To effectively finance a business, it isn’t enough to just keep your records and files organized. Opening a business bank account should be one of the first few steps you take in starting your own company. After all, nobody wants an accounting mess when, a few months down the line, you need to go over your business financial records only to find your personal and business expenses all mixed up.
You can also avoid jeopardizing your personal finances by keeping your personal banking account separate from one intended for business.
Here’s why you should consider opening a separate account for business banking transactions.
1. Neat and accurate bookkeeping
Imagine how your bank statement will look if you combine your personal and business transactions. It’s a recipe for disaster and can ruin your chances of managing financial risks efficiently. Nobody would want to deal with that mess, especially during income tax period.

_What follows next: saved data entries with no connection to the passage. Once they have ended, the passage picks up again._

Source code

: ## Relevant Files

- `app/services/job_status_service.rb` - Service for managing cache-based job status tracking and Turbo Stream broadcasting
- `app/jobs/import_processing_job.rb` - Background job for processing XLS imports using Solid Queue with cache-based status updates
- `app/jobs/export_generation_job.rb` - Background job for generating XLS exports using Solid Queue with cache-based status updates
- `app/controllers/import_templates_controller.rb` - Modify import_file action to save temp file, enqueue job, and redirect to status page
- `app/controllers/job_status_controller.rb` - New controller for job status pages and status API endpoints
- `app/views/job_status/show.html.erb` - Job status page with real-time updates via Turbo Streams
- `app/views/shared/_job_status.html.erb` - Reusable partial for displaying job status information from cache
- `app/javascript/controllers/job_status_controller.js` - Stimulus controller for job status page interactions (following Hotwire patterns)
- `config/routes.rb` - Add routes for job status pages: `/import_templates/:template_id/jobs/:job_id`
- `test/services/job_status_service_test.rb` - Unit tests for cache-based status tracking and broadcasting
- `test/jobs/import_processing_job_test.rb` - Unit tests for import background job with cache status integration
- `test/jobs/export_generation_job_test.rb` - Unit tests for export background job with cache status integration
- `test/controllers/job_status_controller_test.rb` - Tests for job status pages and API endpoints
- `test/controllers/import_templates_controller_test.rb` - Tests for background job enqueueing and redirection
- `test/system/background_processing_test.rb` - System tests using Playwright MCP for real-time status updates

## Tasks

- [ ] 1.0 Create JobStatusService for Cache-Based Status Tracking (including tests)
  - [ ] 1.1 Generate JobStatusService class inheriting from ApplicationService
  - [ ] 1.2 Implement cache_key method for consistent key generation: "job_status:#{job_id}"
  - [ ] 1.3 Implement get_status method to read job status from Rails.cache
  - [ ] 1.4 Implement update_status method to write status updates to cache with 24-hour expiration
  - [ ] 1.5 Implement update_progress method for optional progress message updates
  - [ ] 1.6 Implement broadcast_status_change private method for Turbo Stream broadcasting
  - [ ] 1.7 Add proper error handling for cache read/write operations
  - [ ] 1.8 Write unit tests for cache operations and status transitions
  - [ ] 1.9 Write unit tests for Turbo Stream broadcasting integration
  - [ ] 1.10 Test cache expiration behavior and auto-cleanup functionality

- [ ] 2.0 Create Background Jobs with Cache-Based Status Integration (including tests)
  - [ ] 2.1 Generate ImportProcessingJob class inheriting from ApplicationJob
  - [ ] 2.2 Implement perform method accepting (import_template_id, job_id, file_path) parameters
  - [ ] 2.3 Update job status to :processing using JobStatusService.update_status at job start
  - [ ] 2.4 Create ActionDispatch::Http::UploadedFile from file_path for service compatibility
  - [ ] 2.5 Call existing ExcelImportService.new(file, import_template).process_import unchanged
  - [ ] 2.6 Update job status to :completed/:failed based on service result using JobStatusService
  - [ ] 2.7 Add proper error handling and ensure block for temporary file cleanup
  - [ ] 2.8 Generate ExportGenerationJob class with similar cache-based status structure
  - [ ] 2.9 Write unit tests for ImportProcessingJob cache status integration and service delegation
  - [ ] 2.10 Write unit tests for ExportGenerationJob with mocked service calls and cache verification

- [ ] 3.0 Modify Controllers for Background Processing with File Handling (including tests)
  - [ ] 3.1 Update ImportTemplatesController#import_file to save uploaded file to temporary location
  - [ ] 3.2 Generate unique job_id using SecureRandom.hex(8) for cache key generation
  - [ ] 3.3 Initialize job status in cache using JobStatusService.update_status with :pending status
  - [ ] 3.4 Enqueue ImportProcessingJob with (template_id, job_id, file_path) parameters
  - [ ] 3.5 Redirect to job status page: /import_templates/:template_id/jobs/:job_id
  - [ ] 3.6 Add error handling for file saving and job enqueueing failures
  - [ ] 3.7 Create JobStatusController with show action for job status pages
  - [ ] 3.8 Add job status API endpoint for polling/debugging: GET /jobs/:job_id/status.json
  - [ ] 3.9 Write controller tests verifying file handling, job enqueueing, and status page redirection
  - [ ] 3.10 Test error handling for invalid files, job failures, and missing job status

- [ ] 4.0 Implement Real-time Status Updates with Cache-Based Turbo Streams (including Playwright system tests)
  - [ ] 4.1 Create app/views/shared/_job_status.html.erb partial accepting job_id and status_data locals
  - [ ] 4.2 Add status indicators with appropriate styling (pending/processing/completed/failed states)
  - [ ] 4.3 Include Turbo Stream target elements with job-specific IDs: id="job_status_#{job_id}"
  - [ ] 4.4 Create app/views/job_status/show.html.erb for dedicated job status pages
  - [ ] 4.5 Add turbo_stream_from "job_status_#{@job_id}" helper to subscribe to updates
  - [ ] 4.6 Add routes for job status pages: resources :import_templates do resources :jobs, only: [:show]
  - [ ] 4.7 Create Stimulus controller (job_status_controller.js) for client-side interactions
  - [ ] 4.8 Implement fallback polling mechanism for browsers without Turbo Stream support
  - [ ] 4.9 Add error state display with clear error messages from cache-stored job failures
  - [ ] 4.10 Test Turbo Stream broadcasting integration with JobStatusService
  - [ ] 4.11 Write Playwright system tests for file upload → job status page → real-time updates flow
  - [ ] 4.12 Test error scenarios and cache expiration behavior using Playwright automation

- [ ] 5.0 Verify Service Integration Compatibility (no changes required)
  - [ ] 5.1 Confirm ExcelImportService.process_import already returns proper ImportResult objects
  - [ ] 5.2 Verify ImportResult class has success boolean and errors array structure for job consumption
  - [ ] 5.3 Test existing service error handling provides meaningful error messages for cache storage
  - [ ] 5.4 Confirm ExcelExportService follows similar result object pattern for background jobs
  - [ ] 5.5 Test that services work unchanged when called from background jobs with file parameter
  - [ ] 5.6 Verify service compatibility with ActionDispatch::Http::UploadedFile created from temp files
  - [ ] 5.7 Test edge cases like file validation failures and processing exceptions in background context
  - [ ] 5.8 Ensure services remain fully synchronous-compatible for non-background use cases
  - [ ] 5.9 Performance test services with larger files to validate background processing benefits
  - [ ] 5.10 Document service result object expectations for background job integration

Having a different account for all your business transactions enables you to have a neat record to hand over to your accountant. Remember, keeping your receipts and invoices in agreement with your bank statements is also important. So that when the time for income tax filing comes around, you’ll be in a good shape with less stress.
2. Proof that you’re serious about your business
In any state or country, you have to prove that your business is legitimate and not a hobby. You have to show that your venture’s main goal is to seek profit. Or else, the government may deprive you of tax deductions that only a business entity can take.
Even if you’re not profitable yet, having a business account strengthens your legitimacy. The act of opening a business bank account alone already indicates that you are serious about your enterprise.
3. Card payment facility
If your business only accepts payments through cash or checks is one more reason you should open a business account. By doing so, you can help ease up payment transactions because your business is equipped to process credit card accounts. Furthermore, accepting credit and debit card transactions grants more customers access to your business.
4. Credits score improvement for access to more capital
Improving a company’s credit score is key in getting additional financing for your business. One of the reasons why lenders and banks reject requests for funding is when a business owner doesn’t have a business bank account.
Even if you’re having a personal financial problem, a business account can help improve your cash flow and create a track record of timely payments. It also helps improve your credit score, making it easier for you to borrow cash for your venture. Plus, you’ll have access to online banking and payroll services which can definitely make your business run smoother.
5. Protection from creditors
Whatever type of company you have, opening a business account proves that it’s a separate legal entity from your person. When you have legal issues to deal with, your business bank account is proof that your business is not a part of your personal assets. This minimizes personal risks and protects your personal assets from any unpaid vendor aggressively chasing payments.
6. Indicator of professionalism
Every business wants to appear professional so that customers can put their trust in the company. And by keeping your finances separate, you’ll enhance your company’s image of professionalism.
A business bank account also extends your professional image and strengthens your corporate identity through branded checks. This means that when you issue checks for suppliers, they’ll see that it’s coming from a real company.
7. Maximizing deductions
Most business owners especially SMEs often miss deductions during tax times. Seeing only business-related financial activities allows you to spot potential deductions better. With an established log of business expenses in your hands, you can claim and identify the deductions you should merit.
8. Banking task management
As your business grows, it’ll become harder to run all aspects of the company which is why you need to outsource task including bank errands. Instead of handling everything yourself, you can assign a trusted employee to handle business banking tasks.
To enhance the security of your business account, you may also have your own system of internal checks and balances. You can set it up in such a way so that two signatories (or more) are required for each check on your business account to avoid financial fraud.
Now that you know the significance of opening a business bank account, there’s no reason not to make it a priority. It’ll make your banking process so much easier, and help your business and reputation grow in so many ways.